### What you will do
A: In the R regression write-up, why does the writer feel uneasy about actually using the glmnet regularization approach? Answer in one to three sentences.
B: Write the next part of the R regression write-up, picking up right after its final line of code.

### Text passage

=== Section Start ===

Now they only play around with orthogonal regression for the most part and they use cross validation. They present a general way to randomly split data into a testing and training sets and then loop through polynomial degrees evaluating RMSE at each step for both the training and testing sets. See their 14th and 15th code snippets for this code. I think it's quite useful.

After this they go into Regularization, which is some heavy-duty black box stuff. I guess they do a good job of showing you how to do it using the "glmnet" package. Still, though, I have no idea what's going on under the hood. I would feel somewhat disingenuous using this for real. I have no doubt it works. I'm not questioning their application or the glmnet package. I just feel uneasy using methods that I don't understand. I'm always afraid someone will ask me to explain how it works.

Finally they use Regularization and logistic regression to build a model for predicting whether or not a book will be in the top 50 (of the 100 best selling books) given its back-cover description. Instead of summarizing that analysis I wanted to write a little about how they hammer the data into shape to analyze it. First they read in the data, then they load the "tm" package and start calling functions:

ranks <- read.csv('data/oreilly.csv', stringsAsFactors = FALSE)
library('tm')
documents <- data.frame(Text = ranks$Long.Desc.)
row.names(documents) <- 1:nrow(documents) # not sure why this is necessary
corpus <- Corpus(DataframeSource(documents))
corpus <- tm_map(corpus, tolower)
corpus <- tm_map(corpus, stripWhitespace)
corpus <- tm_map(corpus, removeWords, stopwords('English'))

 

The last four lines is where the magic happens. First they make a "corpus". This is sort of like a list where the elements are text documents. The next line makes everything lower case. The next collapses multiple white space characters to a single blank. The last removes the most common words in English, like "the" and "an". When you're done, you can't view the corpus like you would a data frame. You can't just type the name at the command line and hit enter. You have to use the inspect() function, like this:

inspect(corpus) # all documents
corpus[[2]] # second document

 

Pretty cool. But it's still not ready for regression analysis. You have to produce a Document Term Matrix (DTM) from your corpus. This is done like so:

dtm <- DocumentTermMatrix(corpus)

=== Section End ===

[Page images and extracted text]

=== Section Start ===

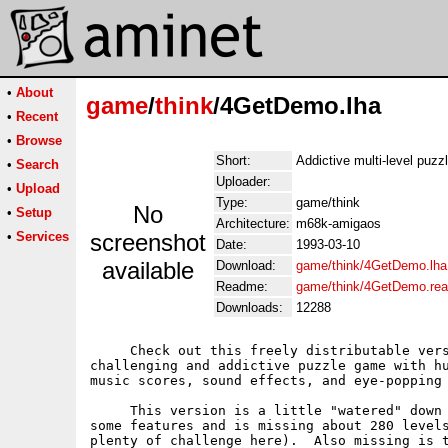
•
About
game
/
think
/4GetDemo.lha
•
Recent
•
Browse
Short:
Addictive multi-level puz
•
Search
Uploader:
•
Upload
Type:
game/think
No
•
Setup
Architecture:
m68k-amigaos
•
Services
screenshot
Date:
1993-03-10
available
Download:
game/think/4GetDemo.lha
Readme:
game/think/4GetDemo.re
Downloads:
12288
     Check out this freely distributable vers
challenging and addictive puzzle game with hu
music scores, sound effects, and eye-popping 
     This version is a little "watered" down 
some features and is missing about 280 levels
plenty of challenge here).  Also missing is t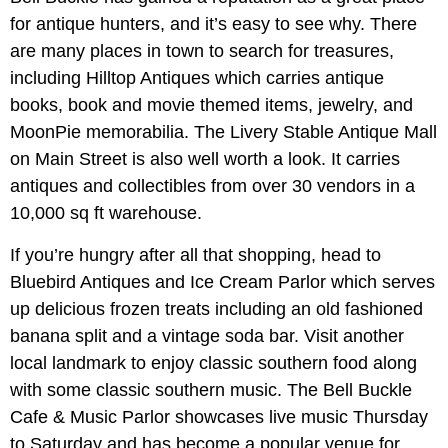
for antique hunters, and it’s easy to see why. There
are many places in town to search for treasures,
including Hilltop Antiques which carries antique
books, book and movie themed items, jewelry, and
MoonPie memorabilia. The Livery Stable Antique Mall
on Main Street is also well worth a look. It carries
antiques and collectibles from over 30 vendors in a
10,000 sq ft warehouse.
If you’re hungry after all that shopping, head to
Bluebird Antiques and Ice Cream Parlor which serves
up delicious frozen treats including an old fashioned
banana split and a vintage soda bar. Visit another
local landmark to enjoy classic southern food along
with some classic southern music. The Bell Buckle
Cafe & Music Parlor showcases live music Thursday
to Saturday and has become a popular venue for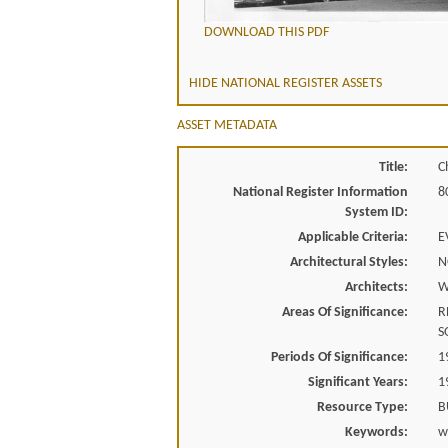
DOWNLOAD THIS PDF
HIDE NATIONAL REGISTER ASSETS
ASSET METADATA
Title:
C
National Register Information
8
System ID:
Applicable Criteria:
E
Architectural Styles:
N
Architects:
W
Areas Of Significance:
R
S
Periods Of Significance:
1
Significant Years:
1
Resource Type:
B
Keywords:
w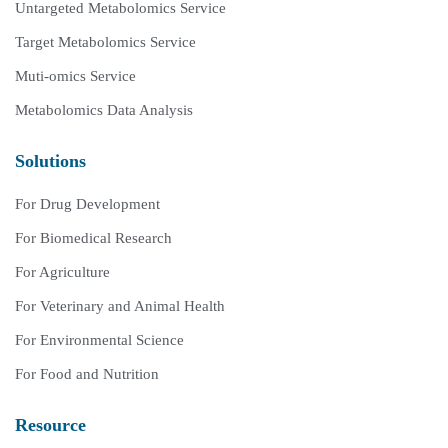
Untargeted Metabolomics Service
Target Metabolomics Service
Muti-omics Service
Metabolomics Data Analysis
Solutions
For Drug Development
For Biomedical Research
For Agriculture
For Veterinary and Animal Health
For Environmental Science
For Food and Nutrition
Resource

=== Section End ===

### Outputs by task
A: The writer doesn't understand what regularization is doing under the hood and is uncomfortable relying on methods they can't explain. They also worry that someone will ask them to explain how it works.

B:
 

Easy enough. But, again, how to view it? Use the inspect() function, like this:

# first five documents and first five terms
inspect(dtm[1:3,1:5])
# all documents and first five terms
inspect(dtm[,1:5])

 

The rows indicate the document (in this case numbered 1 - 100) and the column headers are the words (or terms). The values in the matrix tell you how many times the term appeared in a document. Here's a quick way to do some analysis on those terms:

# find those terms that occur at least five times
findFreqTerms(dtm, 5)

 

The last step to get everything ready for analysis is to convert the DTM into a matrix:

x <- as.matrix(dtm)

 

We do this because the glmnet function requires the predictors to be in a matrix, and the DTM represents the predictors. (The response is an indicator: top-50 book or not.) Now the dimension of the dtm matrix is 100 x 5605! That's a lot of columns! The authors have this to say: "Because our data set has more columns than rows, unregularized regression will always produce an overfit model. For that reason, we have to use some form of regularization to get any meaningful results." They probably could have eliminated some of the columns. When I inspected the DTM I saw terms such as "!)</li", "#</--", "#</,", "#</em", "#</em," and "&amp;". These are clearly just left over HTML codes. I can't see how they contribute to this analysis. But even if they were removed the matrix would still have many more columns than rows.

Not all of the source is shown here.